Genomic landscape of adenosquamous carcinoma of the colorectum reveals actionable therapeutic targets

Colorectal adenosquamous carcinoma (ASC) is an extremely rare and aggressive subtype accounting for merely 0.06% of all colorectal malignancies, with its genomic features and clinical therapeutic targets remaining largely unelucidated. This study aimed to characterize the unique genomic mutational landscape of ASC and identify clinically actionable therapeutic targets via whole-exome sequencing (WES). Tumor tissues and matched adjacent normal tissues from 3 patients with pathologically confirmed ASC were collected with ethical approval and written informed consent. Comprehensive WES and bioinformatics analyses, including strict data quality control, accurate variant detection and systematic annotation, were performed to compare the genomic profiles between ASC and conventional colorectal cancer (CRC).

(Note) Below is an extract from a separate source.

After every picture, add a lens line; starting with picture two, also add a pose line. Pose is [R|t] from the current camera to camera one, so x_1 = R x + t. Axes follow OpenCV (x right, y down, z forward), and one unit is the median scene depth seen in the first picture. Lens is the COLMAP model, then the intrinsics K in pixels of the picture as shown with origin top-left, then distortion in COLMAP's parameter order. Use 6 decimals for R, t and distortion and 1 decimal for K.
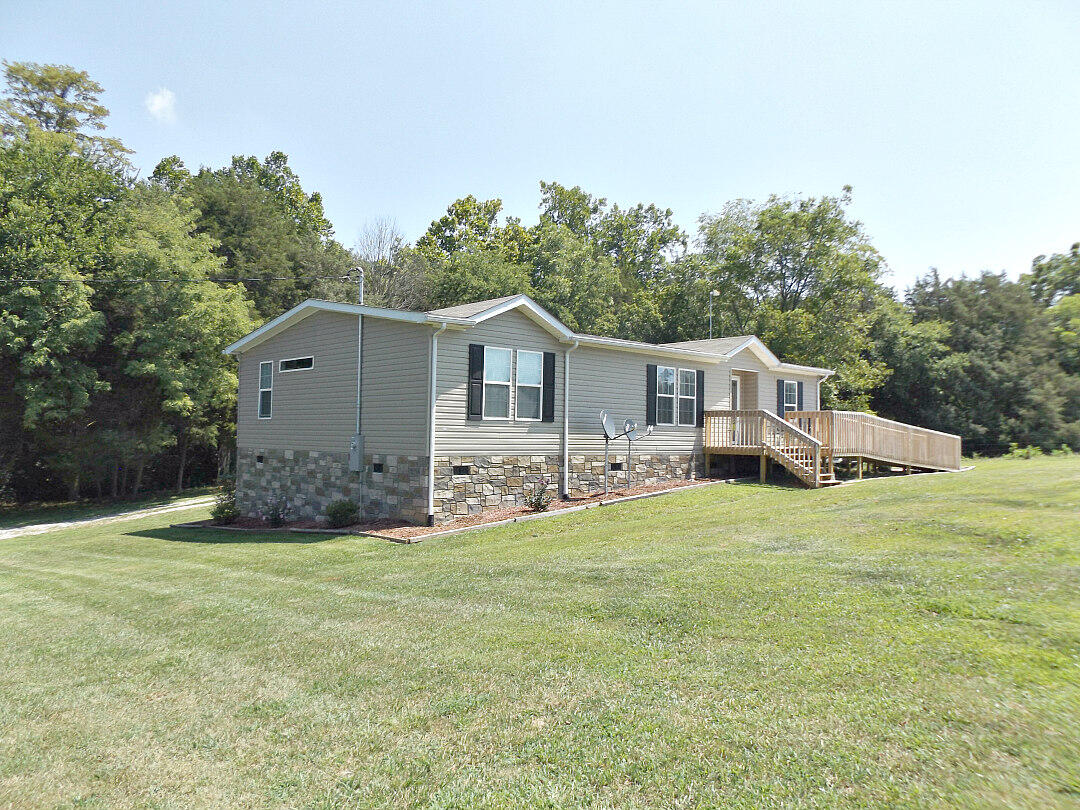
lens RADIAL K [[830.1, 0, 540.0], [0, 830.1, 405.0], [0, 0, 1]] dist [-0.007762, -0.000745]
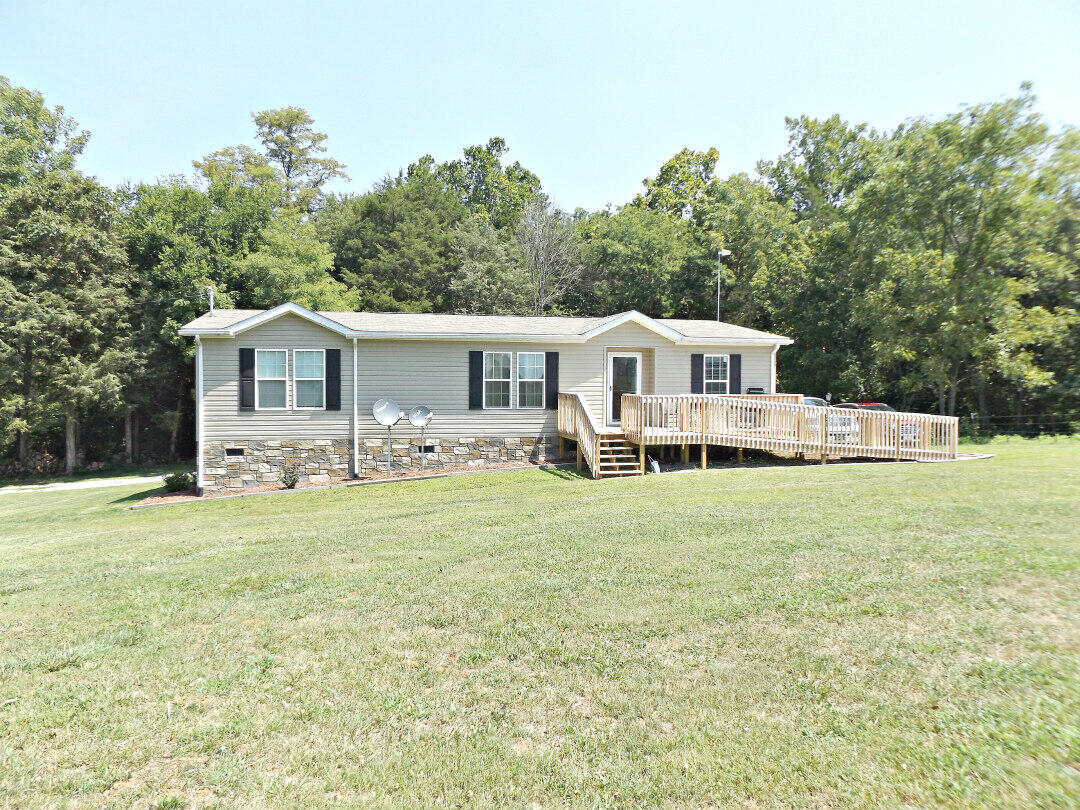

Key findings revealed distinct genomic characteristics of ASC that are markedly different from conventional CRC: 1.No mutations in NRAS/KRAS/BRAF, the most common driver genes in conventional CRC, were detected; instead, recurrent mutations in DNA damage repair genes (e.g., BRCA1, FANCA, WRN) and unique high-frequency mutations in MUC16 and SMYD4 were identified. 2.All ASC samples exhibited a high tumor mutational burden (TMB > 10), a clinically recognized threshold predictive of responsiveness to immune checkpoint inhibitors such as PD-1 monoclonal antibodies. 3.A panel of significantly mutated genes (SMGs) (e.g., AHNAK2, KRT40, ZNF568) and functionally enriched pathways (e.g., ABC Transporter Pathway, Adherens Junction Pathway) closely associated with tumor aggressiveness and metastasis were identified. This study concludes that ASC harbors unique genomic features that render conventional CRC therapeutic regimens ineffective. Immune checkpoint inhibitors and PARP inhibitors targeting DNA repair gene mutations represent promising first-line therapeutic options for ASC patients, while KRT40 may serve as a novel diagnostic biomarker for this rare subtype. These findings fill the critical gap in genomic research on ASC, providing a direct molecular basis for improving clinical diagnosis and formulating personalized precision therapy, though validation in larger multicenter cohort studies is warranted.